Con el paso del tiempo, las aguas parecieron calmarse y Mateo le propuso ser su novia. Valeria aceptó, ignorando por completo que todo era una trampa. Meses después, él le soltó una verdad cruel: nunca la había amado y solo estaba con ella para desquitarse por aquel comentario sobre su físico.
A pesar de esa confesión tóxica, esta extraña pareja virtual continuó su relación. La dinámica cambió y, de manera insólita, empezaron a contarse todo. La ilusión alcanzó su punto máximo cuando Mateo prometió viajar desde Galápagos hasta la Amazonía para pasar la Navidad juntos. Sin embargo, el día llegó y Mateo nunca apareció. A través de Camila (22 años), una amiga en común de la plataforma, Valeria descubrió la amarga razón: Mateo no había viajado; en su lugar, le había llevado una serenata y había invitado a una cena romántica a Isabella (24 años).

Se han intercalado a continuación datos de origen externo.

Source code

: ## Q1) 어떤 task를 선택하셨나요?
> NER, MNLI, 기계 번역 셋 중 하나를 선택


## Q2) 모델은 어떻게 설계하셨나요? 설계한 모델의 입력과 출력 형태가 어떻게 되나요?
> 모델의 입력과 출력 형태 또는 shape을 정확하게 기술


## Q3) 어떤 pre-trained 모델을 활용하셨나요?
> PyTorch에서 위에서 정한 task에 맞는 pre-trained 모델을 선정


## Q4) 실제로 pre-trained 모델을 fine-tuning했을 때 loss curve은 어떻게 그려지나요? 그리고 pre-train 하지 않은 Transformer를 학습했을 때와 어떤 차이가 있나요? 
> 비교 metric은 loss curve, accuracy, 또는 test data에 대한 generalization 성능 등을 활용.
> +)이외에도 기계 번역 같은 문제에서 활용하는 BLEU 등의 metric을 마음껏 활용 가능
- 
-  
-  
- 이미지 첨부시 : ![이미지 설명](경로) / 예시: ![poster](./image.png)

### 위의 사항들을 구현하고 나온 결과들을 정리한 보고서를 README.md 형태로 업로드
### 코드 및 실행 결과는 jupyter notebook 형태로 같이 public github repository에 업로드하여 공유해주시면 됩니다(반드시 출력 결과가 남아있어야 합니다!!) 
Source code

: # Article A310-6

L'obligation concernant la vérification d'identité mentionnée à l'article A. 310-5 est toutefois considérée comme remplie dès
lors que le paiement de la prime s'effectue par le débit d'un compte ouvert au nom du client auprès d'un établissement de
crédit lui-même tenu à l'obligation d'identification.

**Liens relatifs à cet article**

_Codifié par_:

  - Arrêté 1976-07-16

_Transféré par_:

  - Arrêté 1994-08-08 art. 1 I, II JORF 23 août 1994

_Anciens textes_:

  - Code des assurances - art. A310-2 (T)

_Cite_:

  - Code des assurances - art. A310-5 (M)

Pero la historia ocultaba otro gran secreto. Durante ese mismo tiempo, Valeria tampoco había sido fiel. En el mundo real de Lago Agrio, mantenía un romance físico con Carlos (23 años), con quien había estado íntimamente en varias ocasiones. Llena de rabia por la traición de la cena, Valeria decidió confesar su propia infidelidad. La reacción de Mateo fue explosiva: furioso, la insultó, la maltrató psicológicamente y terminó la relación de forma definitiva.
El destino no tardó en cobrarle factura a Mateo. Poco después, descubrió que Isabella solo lo estaba utilizando para sacarle dinero, una estafa emocional que la propia hermana de Isabella confirmó, revelando que era su costumbre aprovecharse así de los hombres. Frustrado y herido, Mateo volvió a buscar a Valeria solo para atacarla de nuevo. La insultó diciéndole que era fea, criticó su peso y le dijo que detestaba su cuerpo, rematando con la noticia de que había regresado con su expareja (la madre de su hijo) porque la distancia entre ellos hacía imposible un futuro juntos.
Hoy, tras exactamente dos años de una relación virtual marcada por mentiras, venganzas y engaños mutuos, Valeria y Mateo comparten un desenlace desconcertante. A pesar del daño
profundo que se causaron, han quedado como amigos y, de manera irónica, siguen contándose casi todos los secretos de sus vidas.